En Santiago de Chile, la exposición del cuerpo en un espacio que no sea el de una piscina o la playa, todavía es materia de discusión entre los defensores de la moral -representados por el clero- y los que se autodenominan librepensadores: artistas, intelectuales o 'gente que ha recorrido mundo'. La propia condición de librepensador, que tiene sus raíces en la Revolución Francesa y que nuestros próceres asumieron al rebelarse contra España, es un anacronismo que en este país todavía sigue vigente, así como sigue estando de moda que los pintores se vistan de negro y se dejen crecer la barba. Los chilenos somos modernos en lo que concierne a la arquitectura de nuestros edificios, a la globalización de la economía y a la rapidez con que se resuelve un trámite como el de renovar la cédula de identidad. Pero cualquier asunto con una vaga connotación sexual despierta en nosotros o bien el espíritu del campanario o una euforia libertaria cómo la que provocó en los alemanes la caída del muro de Berlín.
Aquí, la aparición de los 'nudistas', según la descripción de los fieles que salían de la Catedral Metropolitana cuando pasaban los modelos, tiene mucho de morbo (¿no es anticuado también, el término morbo?). De ahí que la campaña del masticable haya tenido una ensordecedora resonancia en los medios de comunicación, redes de internet y en las conversaciones de café. Me contaba Sebastián Rodríguez, ejecutivo de la empresa Cadbury, productora del chicle, que la página www.zungaboys.cl registró 75.000 visitas en cinco días y que 2.500 personas se declararon fans (admiradores) de la campaña –algunos la llaman happening- en Facebook. "Imagínate a unos tipos paseando en zunga, con el frío que hace en la capital y con lo conservadores que somos los chilenos", dijo Sebastián.
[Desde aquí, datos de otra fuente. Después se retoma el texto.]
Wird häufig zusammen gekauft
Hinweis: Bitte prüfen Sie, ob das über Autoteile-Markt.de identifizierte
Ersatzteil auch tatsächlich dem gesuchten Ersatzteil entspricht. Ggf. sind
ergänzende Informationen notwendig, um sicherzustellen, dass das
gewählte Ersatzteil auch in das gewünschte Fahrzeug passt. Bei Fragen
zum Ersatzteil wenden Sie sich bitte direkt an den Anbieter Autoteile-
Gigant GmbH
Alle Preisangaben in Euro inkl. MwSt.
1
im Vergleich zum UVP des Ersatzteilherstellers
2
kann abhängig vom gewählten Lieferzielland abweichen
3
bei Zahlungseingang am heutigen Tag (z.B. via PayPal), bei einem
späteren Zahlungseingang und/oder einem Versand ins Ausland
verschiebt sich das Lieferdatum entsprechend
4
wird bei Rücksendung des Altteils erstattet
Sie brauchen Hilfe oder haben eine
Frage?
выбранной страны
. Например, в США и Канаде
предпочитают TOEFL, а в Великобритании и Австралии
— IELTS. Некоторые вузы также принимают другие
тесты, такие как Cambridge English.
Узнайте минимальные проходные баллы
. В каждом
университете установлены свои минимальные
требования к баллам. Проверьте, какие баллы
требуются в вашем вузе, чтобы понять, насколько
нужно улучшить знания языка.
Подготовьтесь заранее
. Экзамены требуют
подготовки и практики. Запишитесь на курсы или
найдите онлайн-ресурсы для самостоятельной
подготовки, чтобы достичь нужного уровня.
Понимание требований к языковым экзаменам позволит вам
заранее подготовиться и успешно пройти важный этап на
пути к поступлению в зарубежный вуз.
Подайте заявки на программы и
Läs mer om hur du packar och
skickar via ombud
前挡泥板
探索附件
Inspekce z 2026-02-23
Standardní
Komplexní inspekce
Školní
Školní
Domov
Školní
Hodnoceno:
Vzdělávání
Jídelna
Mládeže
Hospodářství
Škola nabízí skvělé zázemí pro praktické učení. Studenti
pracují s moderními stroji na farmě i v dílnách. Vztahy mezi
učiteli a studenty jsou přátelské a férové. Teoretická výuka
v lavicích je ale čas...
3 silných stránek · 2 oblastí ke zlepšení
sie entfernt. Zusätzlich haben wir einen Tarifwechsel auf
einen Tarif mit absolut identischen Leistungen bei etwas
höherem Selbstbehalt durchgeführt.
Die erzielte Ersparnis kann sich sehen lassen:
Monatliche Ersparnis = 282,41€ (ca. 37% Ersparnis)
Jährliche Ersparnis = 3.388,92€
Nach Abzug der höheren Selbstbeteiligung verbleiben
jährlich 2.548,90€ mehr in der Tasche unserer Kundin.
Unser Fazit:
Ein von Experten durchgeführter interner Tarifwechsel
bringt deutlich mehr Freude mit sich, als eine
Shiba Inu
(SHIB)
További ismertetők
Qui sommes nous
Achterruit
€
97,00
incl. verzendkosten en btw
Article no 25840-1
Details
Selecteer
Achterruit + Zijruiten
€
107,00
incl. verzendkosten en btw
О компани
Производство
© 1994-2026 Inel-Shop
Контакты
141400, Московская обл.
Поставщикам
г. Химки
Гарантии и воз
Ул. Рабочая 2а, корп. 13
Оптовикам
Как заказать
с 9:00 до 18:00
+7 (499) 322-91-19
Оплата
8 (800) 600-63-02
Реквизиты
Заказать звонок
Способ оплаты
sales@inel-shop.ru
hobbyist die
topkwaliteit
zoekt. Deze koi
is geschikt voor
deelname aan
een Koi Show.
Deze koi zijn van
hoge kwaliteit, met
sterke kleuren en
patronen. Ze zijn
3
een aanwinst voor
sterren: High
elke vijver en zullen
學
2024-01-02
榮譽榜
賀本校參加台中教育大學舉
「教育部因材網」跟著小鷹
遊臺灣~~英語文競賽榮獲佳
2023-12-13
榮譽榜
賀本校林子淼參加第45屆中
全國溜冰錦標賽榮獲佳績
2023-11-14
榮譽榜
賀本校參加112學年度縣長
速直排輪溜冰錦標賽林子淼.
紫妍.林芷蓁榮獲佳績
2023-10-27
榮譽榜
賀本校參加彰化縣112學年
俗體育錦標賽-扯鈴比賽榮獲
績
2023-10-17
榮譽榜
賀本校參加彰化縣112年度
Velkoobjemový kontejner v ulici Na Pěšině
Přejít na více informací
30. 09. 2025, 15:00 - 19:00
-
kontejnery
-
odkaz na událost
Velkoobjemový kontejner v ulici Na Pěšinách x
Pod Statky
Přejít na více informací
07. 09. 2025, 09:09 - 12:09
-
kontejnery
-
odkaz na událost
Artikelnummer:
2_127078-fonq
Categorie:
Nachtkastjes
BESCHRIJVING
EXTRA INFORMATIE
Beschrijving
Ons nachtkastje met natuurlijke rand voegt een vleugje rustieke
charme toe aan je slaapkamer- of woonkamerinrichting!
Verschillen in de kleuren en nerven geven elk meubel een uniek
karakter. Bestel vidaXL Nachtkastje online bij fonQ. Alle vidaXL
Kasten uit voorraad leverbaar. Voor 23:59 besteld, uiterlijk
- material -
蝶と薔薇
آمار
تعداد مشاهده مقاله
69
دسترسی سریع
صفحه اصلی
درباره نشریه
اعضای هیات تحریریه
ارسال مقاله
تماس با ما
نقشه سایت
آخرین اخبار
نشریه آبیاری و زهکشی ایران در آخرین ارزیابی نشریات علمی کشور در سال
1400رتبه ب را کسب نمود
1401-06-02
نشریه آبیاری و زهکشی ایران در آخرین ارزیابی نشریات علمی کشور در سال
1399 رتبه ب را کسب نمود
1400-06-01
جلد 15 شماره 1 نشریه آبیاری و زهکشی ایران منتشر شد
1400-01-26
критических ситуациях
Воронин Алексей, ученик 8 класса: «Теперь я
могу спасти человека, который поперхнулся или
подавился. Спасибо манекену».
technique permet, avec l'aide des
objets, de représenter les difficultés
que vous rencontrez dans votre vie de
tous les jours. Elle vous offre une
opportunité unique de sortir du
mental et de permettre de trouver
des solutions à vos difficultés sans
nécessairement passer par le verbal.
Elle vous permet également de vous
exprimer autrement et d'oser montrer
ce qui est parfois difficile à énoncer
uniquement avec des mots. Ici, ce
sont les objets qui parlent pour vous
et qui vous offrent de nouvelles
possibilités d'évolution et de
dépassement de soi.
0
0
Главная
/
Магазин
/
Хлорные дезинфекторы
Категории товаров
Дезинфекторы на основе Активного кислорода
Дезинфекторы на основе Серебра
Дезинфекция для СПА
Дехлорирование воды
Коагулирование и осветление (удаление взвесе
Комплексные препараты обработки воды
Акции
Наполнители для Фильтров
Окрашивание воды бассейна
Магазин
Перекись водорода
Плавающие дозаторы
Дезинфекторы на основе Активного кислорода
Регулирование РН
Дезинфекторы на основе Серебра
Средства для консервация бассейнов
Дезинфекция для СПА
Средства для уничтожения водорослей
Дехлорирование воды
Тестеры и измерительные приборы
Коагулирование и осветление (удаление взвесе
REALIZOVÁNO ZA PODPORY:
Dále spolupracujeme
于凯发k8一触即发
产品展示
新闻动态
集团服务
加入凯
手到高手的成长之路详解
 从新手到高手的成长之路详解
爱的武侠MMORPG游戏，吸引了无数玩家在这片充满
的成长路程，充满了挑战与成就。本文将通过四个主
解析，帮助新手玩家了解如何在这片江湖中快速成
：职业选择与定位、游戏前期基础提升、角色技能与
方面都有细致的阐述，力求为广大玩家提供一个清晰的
Cuando estudiaba en escuela secundaria, los varones nos atábamos un espejito al zapato para ver las bragas de nuestras compañeras que usaban minifalda. Era una operación muy complicada la que había que realizar para ver un cuarteo. Pues bien, en enero del 2000, Daniela Tobar, una curvilínea actriz, ofreció a los chilenos la posibilidad de presenciar el non plus ultra de los cuarteos sin necesidad de espejitos: durante varios días ella estuvo viviendo en una casa de cristal instalada en pleno centro. Se duchaba casi desnuda a la vista de miles de espectadores. Resultado: un jurista se querelló contra el Ministerio de Educación por autorizar semejante espectáculo. Pero la apoteosis vino en junio del 2002, cuando el fotógrafo Spencer Tunick logró que 4.000 ciudadanos posaran desnudos, a los pies del cerro de Santa Lucía. Los librepensadores hablaron de una "catarsis colectiva" y de una "explosión lúdica que rompe con las ataduras de la Iglesia". El cura Joaquín Leyva, de "una escena repulsiva para cualquiera que, siendo creyente o no, tenga algún sentido de la estética". ¿Había que romper lanzas por un asunto tan trivial?
Volviendo al presente, me parece que el juicio más acertado sobre la campaña del chicle fue el de una vendedora callejera que al ser consultada, dijo: "mala cosa que esos chiquillos (los modelos) anden descalzos, con lo mugrientas que están las calles".